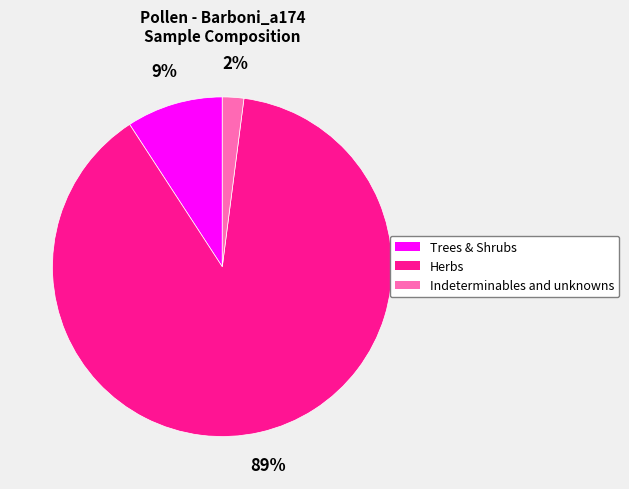

Between Indeterminables and unknowns and Trees & Shrubs, which is larger?

Trees & Shrubs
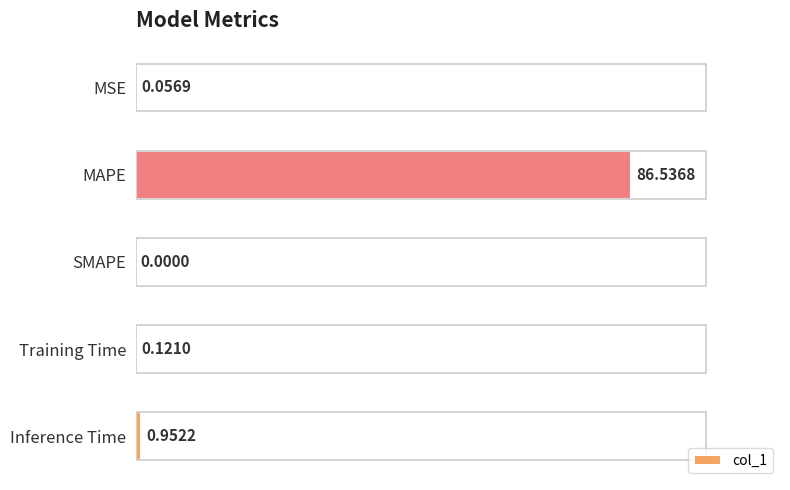

Between SMAPE and Inference Time, which is larger?

Inference Time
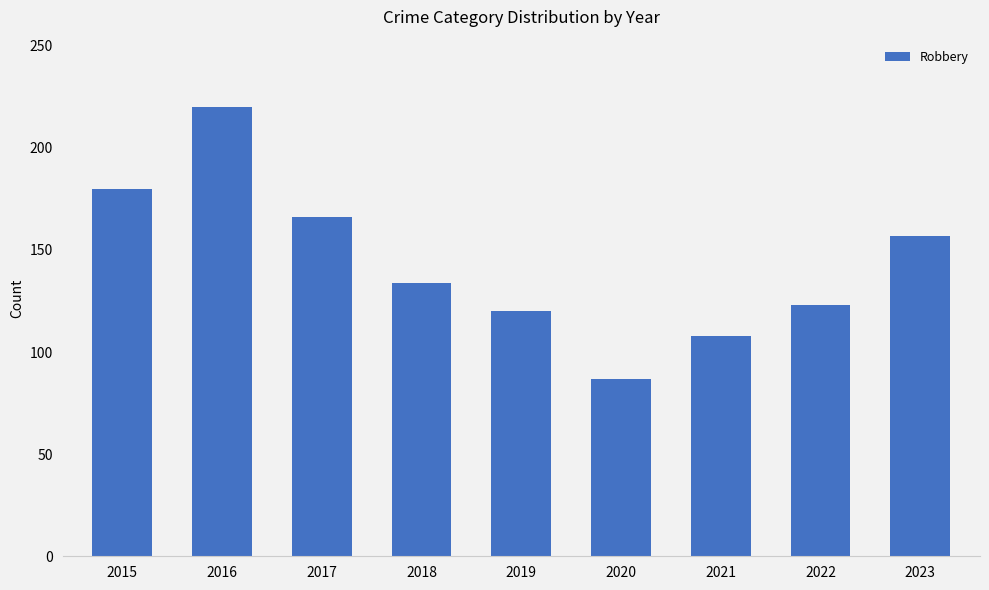

How many categories are shown in the chart?

9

# Task instructions:
Copy out the listing above word for word, leaving out the pictures.

# Answer to the problem:
Between Indeterminables and unknowns and Trees & Shrubs, which is larger?

Trees & Shrubs

Between SMAPE and Inference Time, which is larger?

Inference Time

How many categories are shown in the chart?

9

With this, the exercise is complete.